Can you give all of the material below as a JSON list of strings, one string per line with blank lines left out? Leave the pictures out of your answer.

[Tracking data for point correspondences]
§

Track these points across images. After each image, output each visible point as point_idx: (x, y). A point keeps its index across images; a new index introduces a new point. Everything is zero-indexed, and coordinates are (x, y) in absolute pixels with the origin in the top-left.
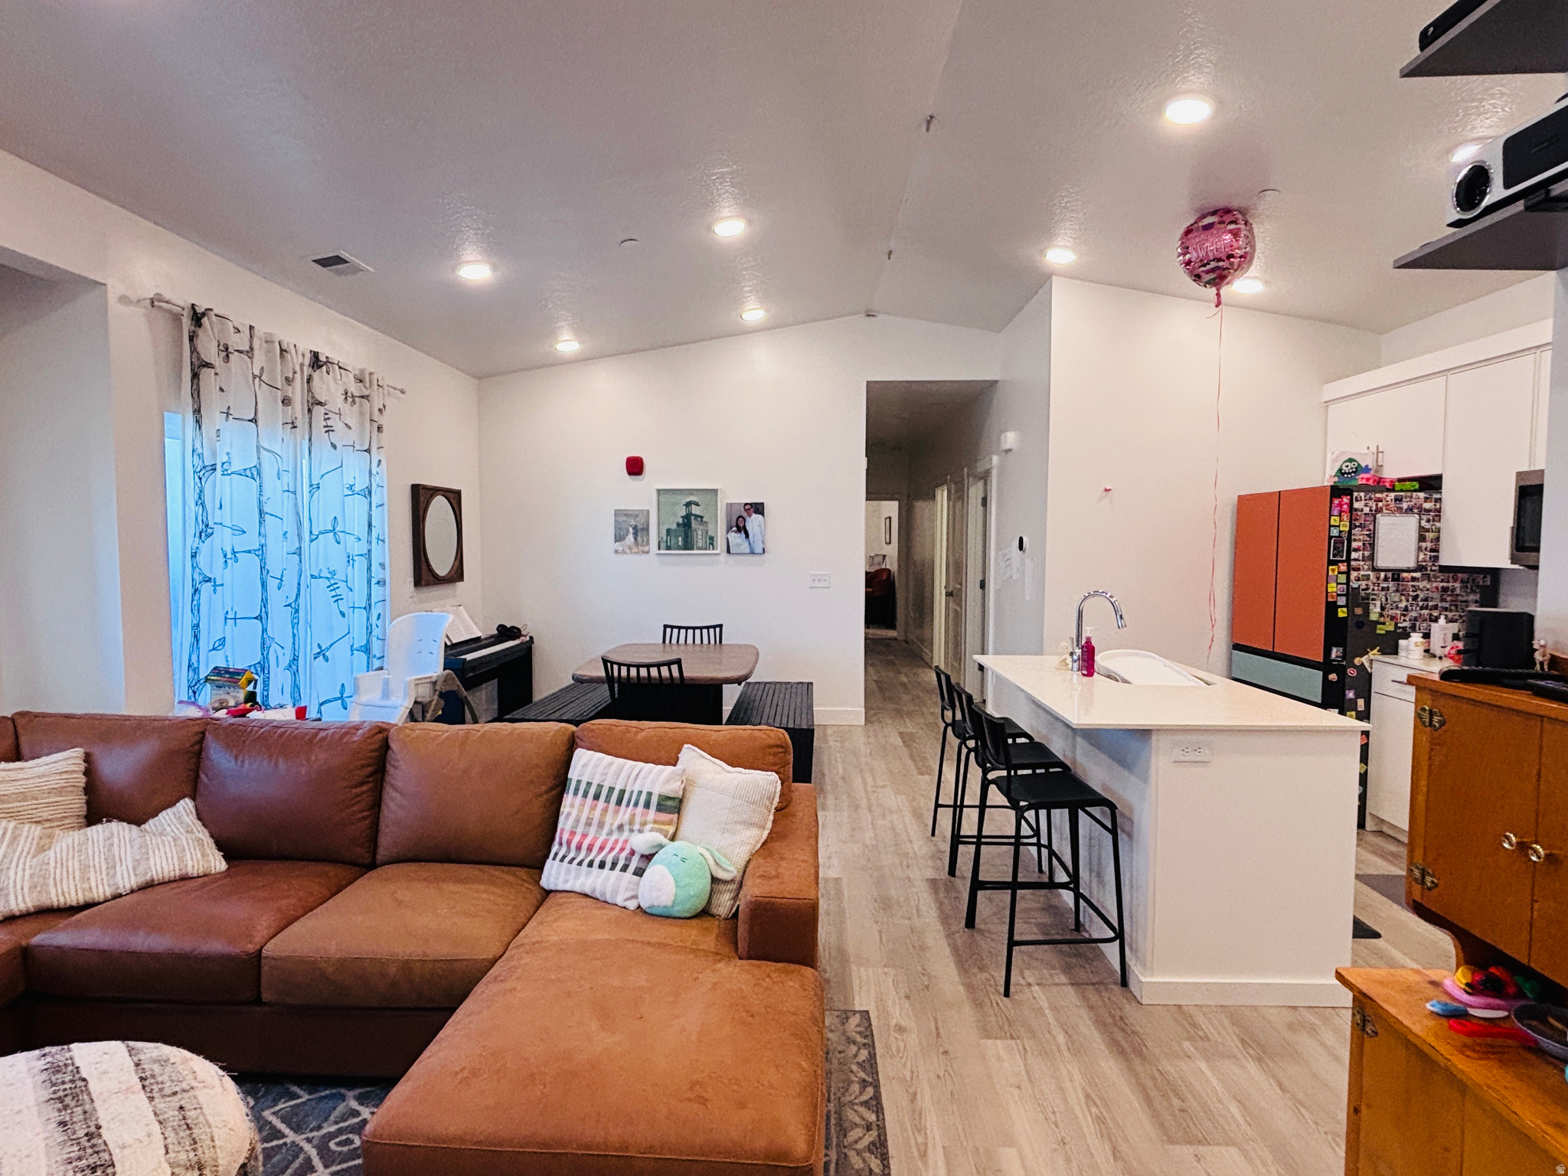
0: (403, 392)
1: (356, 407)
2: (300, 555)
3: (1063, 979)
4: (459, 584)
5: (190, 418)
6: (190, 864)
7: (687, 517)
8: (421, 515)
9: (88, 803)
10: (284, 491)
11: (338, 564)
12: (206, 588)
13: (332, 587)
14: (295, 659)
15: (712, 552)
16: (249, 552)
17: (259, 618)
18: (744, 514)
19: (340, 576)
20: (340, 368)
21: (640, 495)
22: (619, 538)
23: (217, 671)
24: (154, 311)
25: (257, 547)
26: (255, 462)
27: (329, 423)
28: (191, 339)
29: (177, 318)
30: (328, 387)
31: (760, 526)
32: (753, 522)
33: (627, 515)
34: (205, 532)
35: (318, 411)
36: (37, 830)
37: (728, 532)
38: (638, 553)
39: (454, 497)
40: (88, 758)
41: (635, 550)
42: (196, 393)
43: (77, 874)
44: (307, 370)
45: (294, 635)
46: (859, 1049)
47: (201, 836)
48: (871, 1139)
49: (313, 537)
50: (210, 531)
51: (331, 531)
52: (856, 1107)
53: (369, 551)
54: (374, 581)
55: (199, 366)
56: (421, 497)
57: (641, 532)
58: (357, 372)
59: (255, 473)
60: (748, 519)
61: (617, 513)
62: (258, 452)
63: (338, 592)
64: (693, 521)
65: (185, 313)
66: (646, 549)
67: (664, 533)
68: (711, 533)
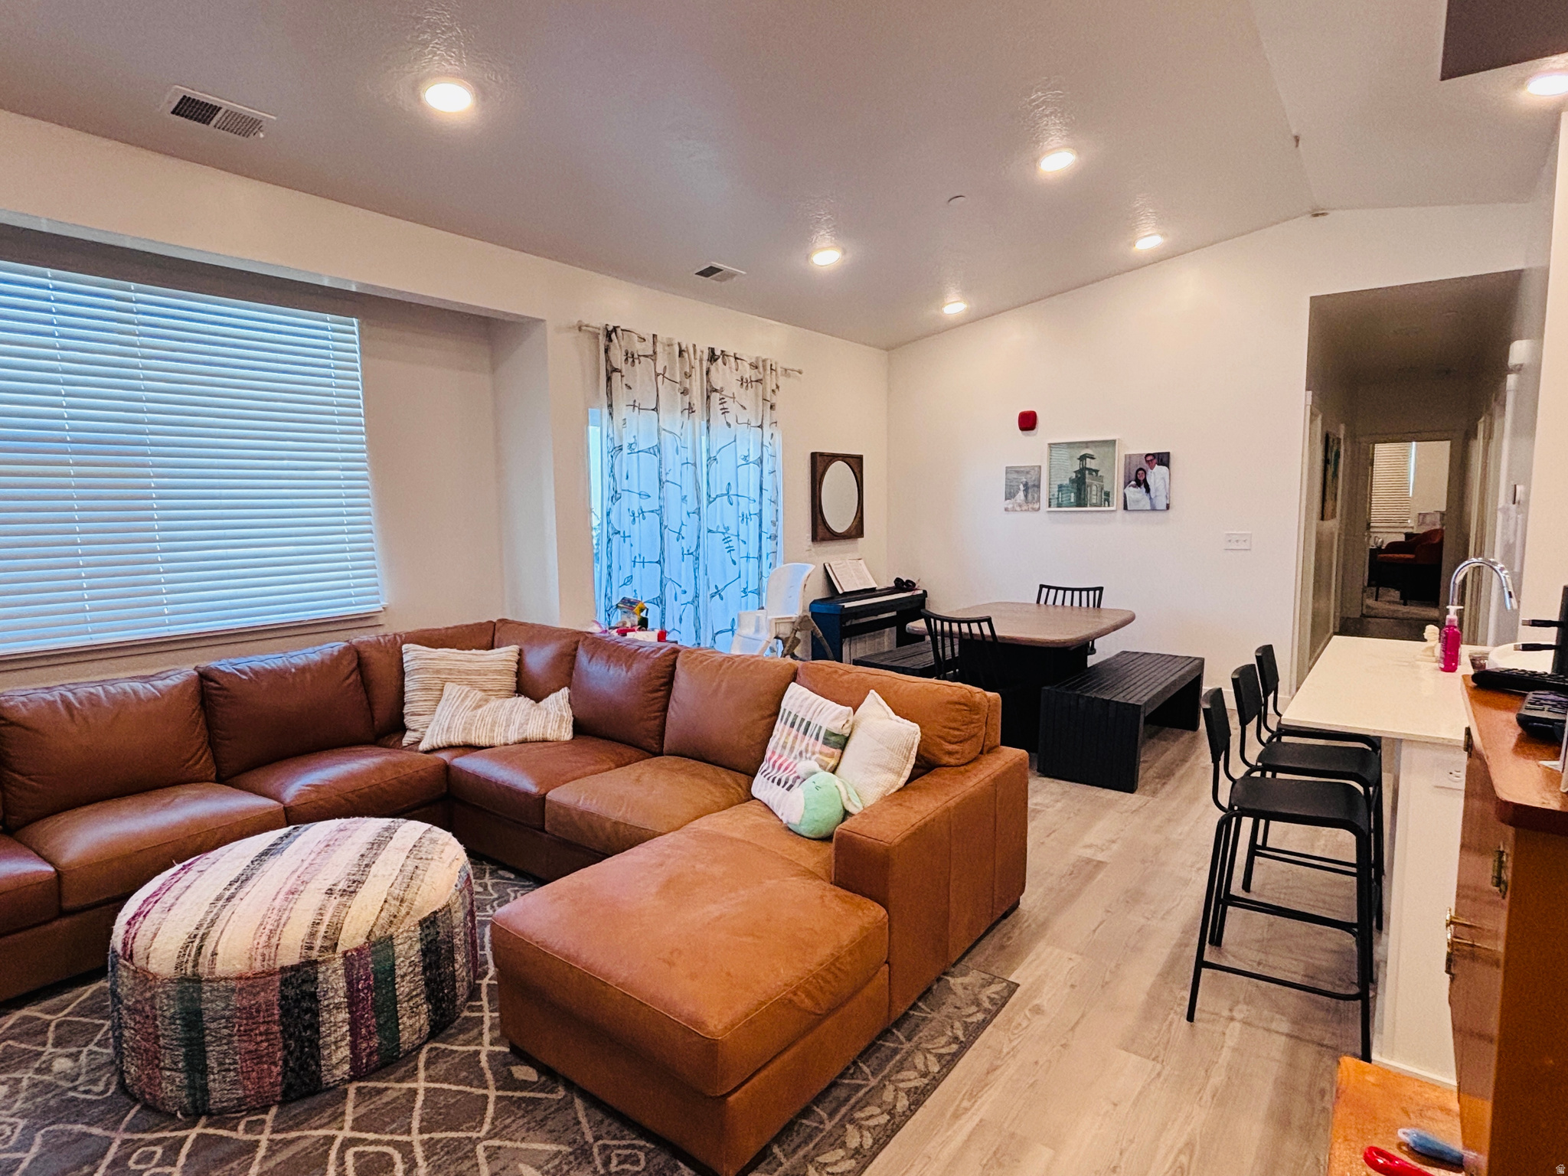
0: (800, 372)
1: (751, 391)
2: (699, 514)
3: (1285, 1026)
4: (860, 539)
5: (606, 411)
6: (549, 732)
7: (1082, 472)
8: (818, 479)
9: (517, 682)
10: (683, 464)
11: (731, 522)
12: (615, 539)
13: (726, 540)
14: (697, 596)
15: (1107, 509)
16: (652, 511)
17: (658, 562)
18: (1145, 466)
19: (733, 531)
20: (736, 358)
21: (1031, 450)
22: (1010, 495)
23: (625, 601)
24: (581, 334)
25: (657, 508)
26: (656, 442)
27: (725, 406)
28: (606, 351)
29: (596, 336)
30: (722, 376)
31: (1163, 479)
32: (1156, 475)
33: (1017, 472)
34: (615, 497)
35: (715, 397)
36: (480, 695)
37: (1125, 487)
38: (1028, 510)
39: (856, 463)
40: (521, 650)
41: (1025, 508)
42: (609, 393)
43: (489, 726)
44: (705, 364)
45: (696, 577)
46: (978, 1012)
47: (565, 714)
48: (917, 1085)
49: (711, 500)
50: (618, 496)
51: (725, 495)
52: (928, 1056)
53: (761, 510)
54: (764, 536)
55: (611, 371)
56: (820, 463)
57: (1031, 488)
58: (753, 360)
59: (656, 450)
60: (1149, 471)
61: (1009, 470)
62: (659, 433)
63: (731, 544)
64: (1087, 476)
65: (601, 332)
66: (1036, 506)
67: (1055, 490)
68: (1106, 489)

§

* _Response_:
[
  "Track these points across images. After each image, output each visible point as point_idx: (x, y). A point keeps its index across images; a new index introduces a new point. Everything is zero-indexed, and coordinates are (x, y) in absolute pixels with the origin in the top-left.",
  "0: (403, 392)",
  "1: (356, 407)",
  "2: (300, 555)",
  "3: (1063, 979)",
  "4: (459, 584)",
  "5: (190, 418)",
  "6: (190, 864)",
  "7: (687, 517)",
  "8: (421, 515)",
  "9: (88, 803)",
  "10: (284, 491)",
  "11: (338, 564)",
  "12: (206, 588)",
  "13: (332, 587)",
  "14: (295, 659)",
  "15: (712, 552)",
  "16: (249, 552)",
  "17: (259, 618)",
  "18: (744, 514)",
  "19: (340, 576)",
  "20: (340, 368)",
  "21: (640, 495)",
  "22: (619, 538)",
  "23: (217, 671)",
  "24: (154, 311)",
  "25: (257, 547)",
  "26: (255, 462)",
  "27: (329, 423)",
  "28: (191, 339)",
  "29: (177, 318)",
  "30: (328, 387)",
  "31: (760, 526)",
  "32: (753, 522)",
  "33: (627, 515)",
  "34: (205, 532)",
  "35: (318, 411)",
  "36: (37, 830)",
  "37: (728, 532)",
  "38: (638, 553)",
  "39: (454, 497)",
  "40: (88, 758)",
  "41: (635, 550)",
  "42: (196, 393)",
  "43: (77, 874)",
  "44: (307, 370)",
  "45: (294, 635)",
  "46: (859, 1049)",
  "47: (201, 836)",
  "48: (871, 1139)",
  "49: (313, 537)",
  "50: (210, 531)",
  "51: (331, 531)",
  "52: (856, 1107)",
  "53: (369, 551)",
  "54: (374, 581)",
  "55: (199, 366)",
  "56: (421, 497)",
  "57: (641, 532)",
  "58: (357, 372)",
  "59: (255, 473)",
  "60: (748, 519)",
  "61: (617, 513)",
  "62: (258, 452)",
  "63: (338, 592)",
  "64: (693, 521)",
  "65: (185, 313)",
  "66: (646, 549)",
  "67: (664, 533)",
  "68: (711, 533)",
  "0: (800, 372)",
  "1: (751, 391)",
  "2: (699, 514)",
  "3: (1285, 1026)",
  "4: (860, 539)",
  "5: (606, 411)",
  "6: (549, 732)",
  "7: (1082, 472)",
  "8: (818, 479)",
  "9: (517, 682)",
  "10: (683, 464)",
  "11: (731, 522)",
  "12: (615, 539)",
  "13: (726, 540)",
  "14: (697, 596)",
  "15: (1107, 509)",
  "16: (652, 511)",
  "17: (658, 562)",
  "18: (1145, 466)",
  "19: (733, 531)",
  "20: (736, 358)",
  "21: (1031, 450)",
  "22: (1010, 495)",
  "23: (625, 601)",
  "24: (581, 334)",
  "25: (657, 508)",
  "26: (656, 442)",
  "27: (725, 406)",
  "28: (606, 351)",
  "29: (596, 336)",
  "30: (722, 376)",
  "31: (1163, 479)",
  "32: (1156, 475)",
  "33: (1017, 472)",
  "34: (615, 497)",
  "35: (715, 397)",
  "36: (480, 695)",
  "37: (1125, 487)",
  "38: (1028, 510)",
  "39: (856, 463)",
  "40: (521, 650)",
  "41: (1025, 508)",
  "42: (609, 393)",
  "43: (489, 726)",
  "44: (705, 364)",
  "45: (696, 577)",
  "46: (978, 1012)",
  "47: (565, 714)",
  "48: (917, 1085)",
  "49: (711, 500)",
  "50: (618, 496)",
  "51: (725, 495)",
  "52: (928, 1056)",
  "53: (761, 510)",
  "54: (764, 536)",
  "55: (611, 371)",
  "56: (820, 463)",
  "57: (1031, 488)",
  "58: (753, 360)",
  "59: (656, 450)",
  "60: (1149, 471)",
  "61: (1009, 470)",
  "62: (659, 433)",
  "63: (731, 544)",
  "64: (1087, 476)",
  "65: (601, 332)",
  "66: (1036, 506)",
  "67: (1055, 490)",
  "68: (1106, 489)"
]